To do: Convert every line in the rows below into a numbered list, leaving out any blank lines.

Data to use:
— BEGIN —

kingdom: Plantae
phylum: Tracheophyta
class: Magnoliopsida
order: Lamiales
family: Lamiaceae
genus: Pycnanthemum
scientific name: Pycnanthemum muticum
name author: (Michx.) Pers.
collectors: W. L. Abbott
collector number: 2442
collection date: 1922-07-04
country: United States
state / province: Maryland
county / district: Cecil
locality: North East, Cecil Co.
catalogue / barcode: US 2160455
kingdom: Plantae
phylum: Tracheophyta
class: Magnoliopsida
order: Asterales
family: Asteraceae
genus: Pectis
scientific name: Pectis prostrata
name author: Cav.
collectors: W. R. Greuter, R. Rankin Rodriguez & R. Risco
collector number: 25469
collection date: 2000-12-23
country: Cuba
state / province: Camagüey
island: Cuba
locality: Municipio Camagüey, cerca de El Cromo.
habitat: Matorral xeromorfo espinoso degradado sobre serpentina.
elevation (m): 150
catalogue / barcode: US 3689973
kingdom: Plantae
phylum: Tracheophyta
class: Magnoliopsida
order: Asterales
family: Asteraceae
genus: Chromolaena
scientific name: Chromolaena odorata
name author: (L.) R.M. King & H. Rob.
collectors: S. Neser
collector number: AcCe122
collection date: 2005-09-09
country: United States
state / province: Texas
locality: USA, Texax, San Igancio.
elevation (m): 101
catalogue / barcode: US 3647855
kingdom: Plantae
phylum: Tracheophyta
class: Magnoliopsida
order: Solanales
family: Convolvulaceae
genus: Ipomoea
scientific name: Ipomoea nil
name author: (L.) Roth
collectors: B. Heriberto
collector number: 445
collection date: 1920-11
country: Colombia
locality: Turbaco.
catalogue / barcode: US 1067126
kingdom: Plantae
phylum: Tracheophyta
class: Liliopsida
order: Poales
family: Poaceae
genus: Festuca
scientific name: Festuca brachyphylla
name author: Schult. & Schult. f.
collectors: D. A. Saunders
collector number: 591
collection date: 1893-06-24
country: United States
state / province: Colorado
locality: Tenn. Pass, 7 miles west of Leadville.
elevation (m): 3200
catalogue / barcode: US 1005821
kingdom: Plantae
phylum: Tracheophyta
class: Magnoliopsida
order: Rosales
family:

— END —

Full solution:
1. kingdom: Plantae
2. phylum: Tracheophyta
3. class: Magnoliopsida
4. order: Lamiales
5. family: Lamiaceae
6. genus: Pycnanthemum
7. scientific name: Pycnanthemum muticum
8. name author: (Michx.) Pers.
9. collectors: W. L. Abbott
10. collector number: 2442
11. collection date: 1922-07-04
12. country: United States
13. state / province: Maryland
14. county / district: Cecil
15. locality: North East, Cecil Co.
16. catalogue / barcode: US 2160455
17. kingdom: Plantae
18. phylum: Tracheophyta
19. class: Magnoliopsida
20. order: Asterales
21. family: Asteraceae
22. genus: Pectis
23. scientific name: Pectis prostrata
24. name author: Cav.
25. collectors: W. R. Greuter, R. Rankin Rodriguez & R. Risco
26. collector number: 25469
27. collection date: 2000-12-23
28. country: Cuba
29. state / province: Camagüey
30. island: Cuba
31. locality: Municipio Camagüey, cerca de El Cromo.
32. habitat: Matorral xeromorfo espinoso degradado sobre serpentina.
33. elevation (m): 150
34. catalogue / barcode: US 3689973
35. kingdom: Plantae
36. phylum: Tracheophyta
37. class: Magnoliopsida
38. order: Asterales
39. family: Asteraceae
40. genus: Chromolaena
41. scientific name: Chromolaena odorata
42. name author: (L.) R.M. King & H. Rob.
43. collectors: S. Neser
44. collector number: AcCe122
45. collection date: 2005-09-09
46. country: United States
47. state / province: Texas
48. locality: USA, Texax, San Igancio.
49. elevation (m): 101
50. catalogue / barcode: US 3647855
51. kingdom: Plantae
52. phylum: Tracheophyta
53. class: Magnoliopsida
54. order: Solanales
55. family: Convolvulaceae
56. genus: Ipomoea
57. scientific name: Ipomoea nil
58. name author: (L.) Roth
59. collectors: B. Heriberto
60. collector number: 445
61. collection date: 1920-11
62. country: Colombia
63. locality: Turbaco.
64. catalogue / barcode: US 1067126
65. kingdom: Plantae
66. phylum: Tracheophyta
67. class: Liliopsida
68. order: Poales
69. family: Poaceae
70. genus: Festuca
71. scientific name: Festuca brachyphylla
72. name author: Schult. & Schult. f.
73. collectors: D. A. Saunders
74. collector number: 591
75. collection date: 1893-06-24
76. country: United States
77. state / province: Colorado
78. locality: Tenn. Pass, 7 miles west of Leadville.
79. elevation (m): 3200
80. catalogue / barcode: US 1005821
81. kingdom: Plantae
82. phylum: Tracheophyta
83. class: Magnoliopsida
84. order: Rosales
85. family:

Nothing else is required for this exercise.